Archéophonies, Peter Gizzi (par François Baillon)
Archéophonies, mars 2019, trad. Stéphane Bouquet, 80 pages, 16 €
Ecrivain(s): Peter Gizzi Edition: Editions José Corti
« Archéophonies », comme un retour au pays des voix anciennes, des voix lointaines. Nous y sommes conduits par l’appel de « la vieille langue, / équipée de lances et de jambières / de boucliers brisés / et de voyelles martelées ; / un escalier montant / vers un miroir – regardez-la / gravir la vieille spirale, / sous les balafres écaillées / d’un ciel septentrional, / une rotonde bleue » [p.15]. « Je rends juste visite à cette voix » [p.11], nous dit le poète.
Là où se trouve la richesse poétique et langagière de Peter Gizzi, c’est que même si nous pouvons en avoir eu l’image à un moment précis, en aucun cas nous ne nous voyons remonter dans les étages austères d’un château moyenâgeux de la langue. Certes, la nostalgie conduit le poète en certains instants, mais il s’agit de la nostalgie de son propre passé, comme peuvent l’illustrer Bout d’emballage ou Instrument à vent.

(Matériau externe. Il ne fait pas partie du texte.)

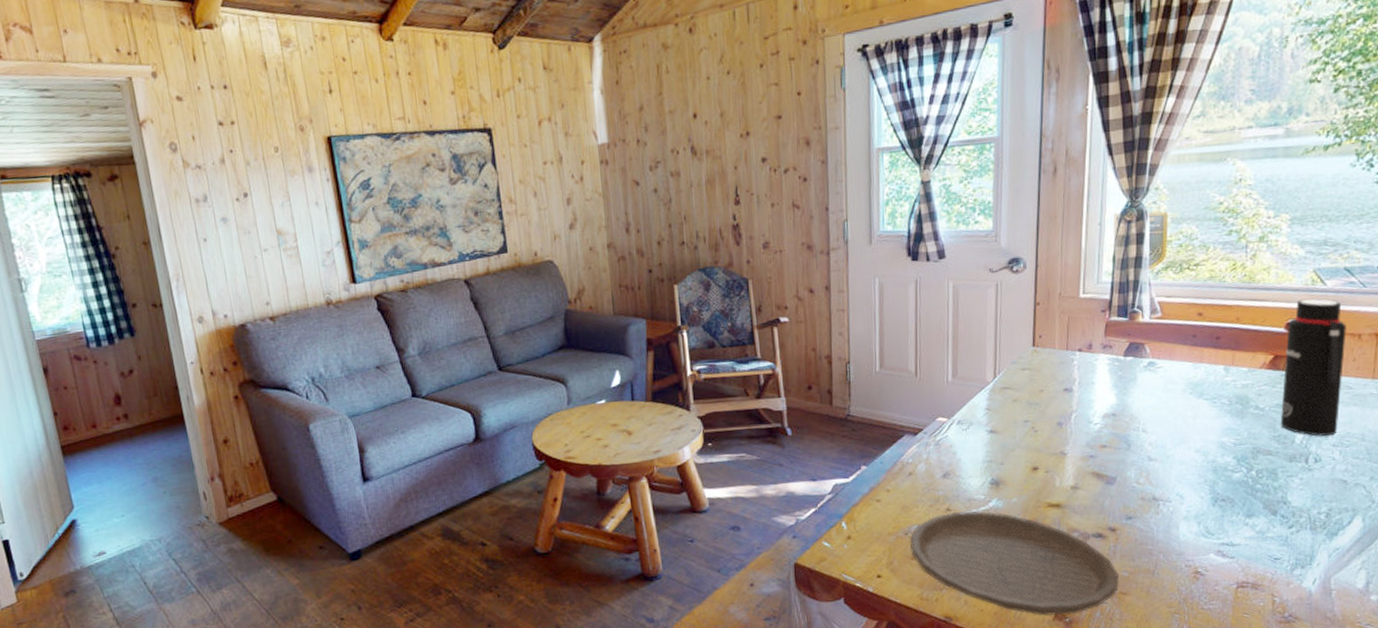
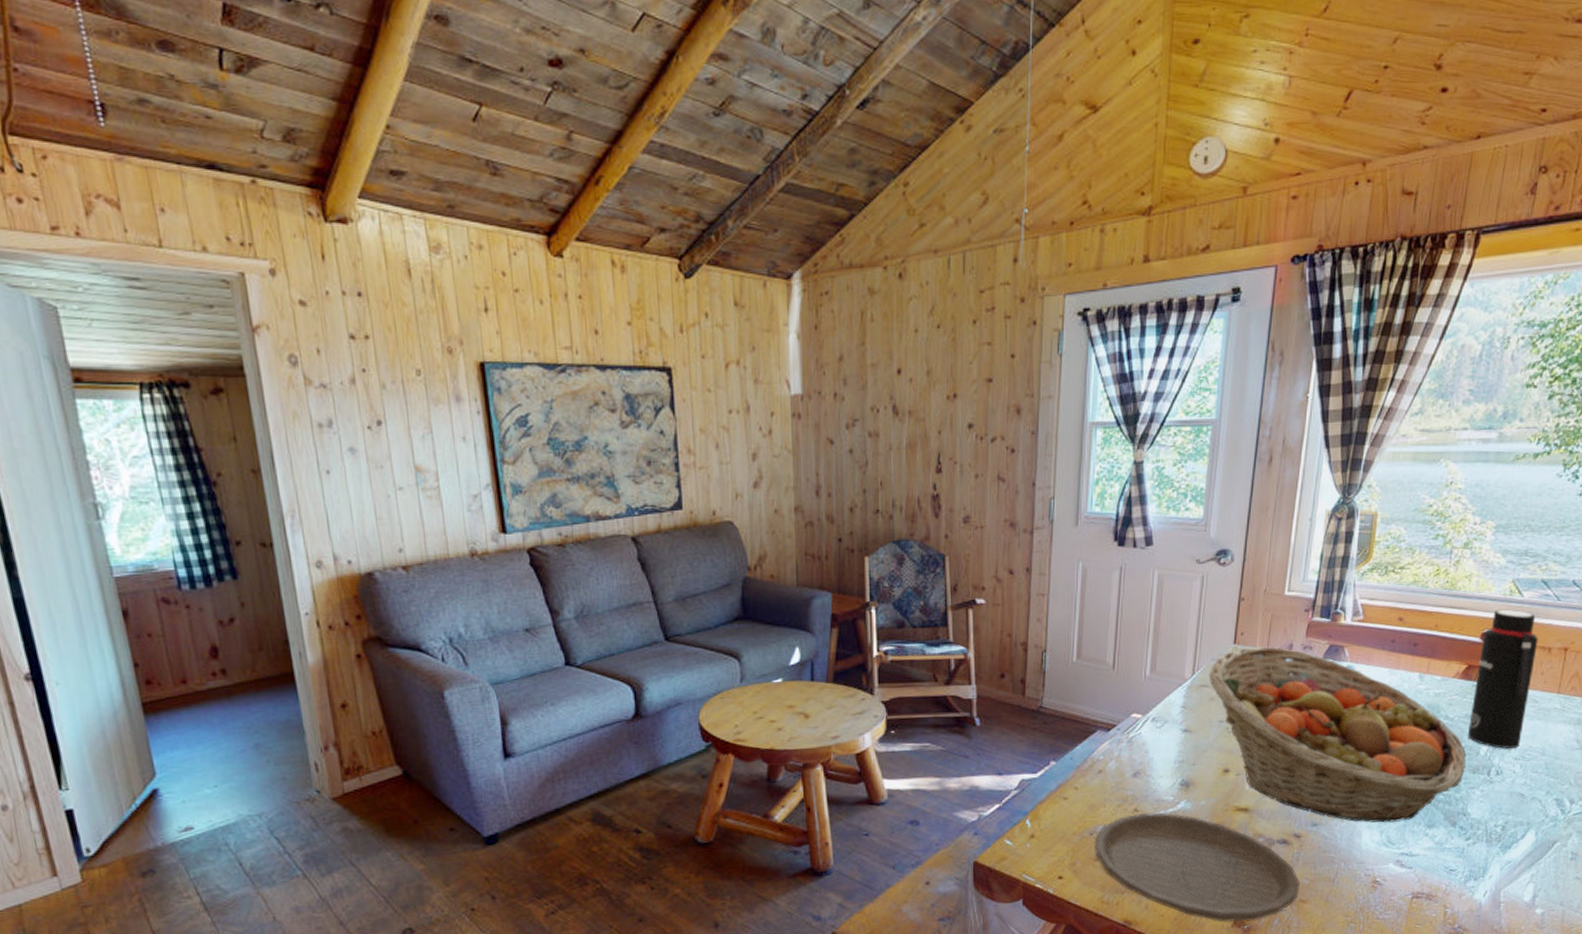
fruit basket: none [1010,347,1282,514] -> present [1208,646,1467,823]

La lecture progressant, il est impossible de croire à une simple exaltation du passé ; l’exemple de Google Earth, du reste, laisse croire que le poète ne déplore pas nécessairement ce que le monde actuel nous offre : « ces écrans tactiles que la distance magnifie ». La « vieille langue » – définition tout à fait inappropriée à celle de Peter Gizzi, soulignons-le – se dévoilerait alors sous l’état d’une source, d’une essence, ce à quoi revient naturellement tout véritable poète. Et gageons que les mots sont une arme dont Peter Gizzi se délecte, s’émerveille, dans cette « extase de nommer » [p.17], car « Longtemps le nom des choses et les choses innommées » [p.62]. L’extase d’observer également, l’extase d’entendre « L’hymne au pipeau d’un voyage gitant sous la lumière d’une lampe, la lumière du hautbois » [p.46] ; « Et si le jour était un contreténor / nous informant, battant la bureaucratie » [p.54]. L’extase d’être au monde pleinement et simplement.
Nous avons évoqué le passé, la nostalgie, justifiée par le fait d’être un appui vers une recherche de sentir et d’être plus directement, totalement « La vieille langue / continue ses dialogues / dans la poussière ordinaire » [p.27]. De sorte que ce recueil semble être conduit par une lumière grandissante, voulue absolument, le poème Savoir lire pourrait s’avérer justement représentatif de cette quête : « Un monde de lumière et un monde d’ouverturisme… » [p.52]. Lumineux comme la couverture de l’ouvrage (les couvertures des Editions Corti ne cessent de m’enchanter par leur élégance et leur sobriété), le soleil autant que l’observation de la nature guident le poète, semble-t-il, dans son vœu d’intemporalité. Comment ne pas savourer sa vision fugace de l’amour dans Tout joli tout beau ? Comment ne pas être porté par les étranges tableaux d’Un linceul pour l’été et par des vers comme « Le soleil était un haillon d’or cloué à l’échelle. / Et ici les soucis poussent jusqu’au bord des rives. / Les éphémères somnolent sur les eaux » [p.67], avec leurs merveilleux doubles sens sur « soucis » et « éphémères » ? Puisqu’on ne lit pas Peter Gizzi dans la langue originale, il nous faut alors saluer la traduction de Stéphane Bouquet, qui nous donne à voir et à sentir une espérance éclatante dans la traversée de cet ouvrage. Cependant, on sait que la poésie s’identifie davantage aux questions qu’aux réponses, et rien n’est moins étonnant que de trouver dans les dernières lignes : « mes membres lourds / me forcent / à m’éveiller dans / des crépuscules striés / faisant se lever à travers / la strate / une question / dans mon cerveau » [p.76].
La voix ancienne ou « la vieille langue » crée la voix moderne, doublée, dans les vœux (sans doute exaucés) de Peter Gizzi, de la voix intemporelle.